Short-answer chart tasks:

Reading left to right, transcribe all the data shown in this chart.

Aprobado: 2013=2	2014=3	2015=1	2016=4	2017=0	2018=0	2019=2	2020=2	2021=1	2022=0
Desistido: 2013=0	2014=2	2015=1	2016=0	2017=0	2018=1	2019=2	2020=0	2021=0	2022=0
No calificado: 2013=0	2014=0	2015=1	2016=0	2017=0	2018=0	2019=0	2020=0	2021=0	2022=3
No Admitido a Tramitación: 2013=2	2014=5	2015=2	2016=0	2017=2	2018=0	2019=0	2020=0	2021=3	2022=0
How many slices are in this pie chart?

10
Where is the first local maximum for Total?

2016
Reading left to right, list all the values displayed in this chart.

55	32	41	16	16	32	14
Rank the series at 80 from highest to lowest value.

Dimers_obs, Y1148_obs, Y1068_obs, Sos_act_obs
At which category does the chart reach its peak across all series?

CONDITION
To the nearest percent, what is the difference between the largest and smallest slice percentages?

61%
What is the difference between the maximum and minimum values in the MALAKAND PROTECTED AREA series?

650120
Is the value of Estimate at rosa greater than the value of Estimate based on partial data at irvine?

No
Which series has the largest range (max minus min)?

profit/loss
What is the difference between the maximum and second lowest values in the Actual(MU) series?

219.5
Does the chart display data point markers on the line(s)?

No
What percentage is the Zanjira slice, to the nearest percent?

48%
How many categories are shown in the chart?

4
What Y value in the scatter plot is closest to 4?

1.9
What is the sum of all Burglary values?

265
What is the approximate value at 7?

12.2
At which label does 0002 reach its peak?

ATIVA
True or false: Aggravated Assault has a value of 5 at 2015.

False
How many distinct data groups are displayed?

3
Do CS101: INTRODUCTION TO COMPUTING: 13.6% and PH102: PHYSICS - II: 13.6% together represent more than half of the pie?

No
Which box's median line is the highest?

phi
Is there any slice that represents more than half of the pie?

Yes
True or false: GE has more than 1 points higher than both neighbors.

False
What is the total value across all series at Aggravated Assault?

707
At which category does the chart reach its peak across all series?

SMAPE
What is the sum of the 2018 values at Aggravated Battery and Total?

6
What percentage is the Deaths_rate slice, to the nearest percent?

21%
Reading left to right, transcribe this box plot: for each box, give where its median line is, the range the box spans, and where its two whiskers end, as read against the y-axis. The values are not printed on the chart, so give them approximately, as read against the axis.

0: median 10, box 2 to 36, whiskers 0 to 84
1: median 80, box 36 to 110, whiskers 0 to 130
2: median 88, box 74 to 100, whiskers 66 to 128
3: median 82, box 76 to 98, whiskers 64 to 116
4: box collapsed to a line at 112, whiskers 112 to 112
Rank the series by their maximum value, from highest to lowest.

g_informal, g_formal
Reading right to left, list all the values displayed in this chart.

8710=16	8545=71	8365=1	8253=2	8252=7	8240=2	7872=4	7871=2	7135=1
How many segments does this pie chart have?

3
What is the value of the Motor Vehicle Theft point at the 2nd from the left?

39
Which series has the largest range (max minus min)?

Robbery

ABOUT THIS TASK
Copy out every line above that contains the word "list", matching its case exactly.

WORKED SOLUTION
Reading left to right, list all the values displayed in this chart.
Reading right to left, list all the values displayed in this chart.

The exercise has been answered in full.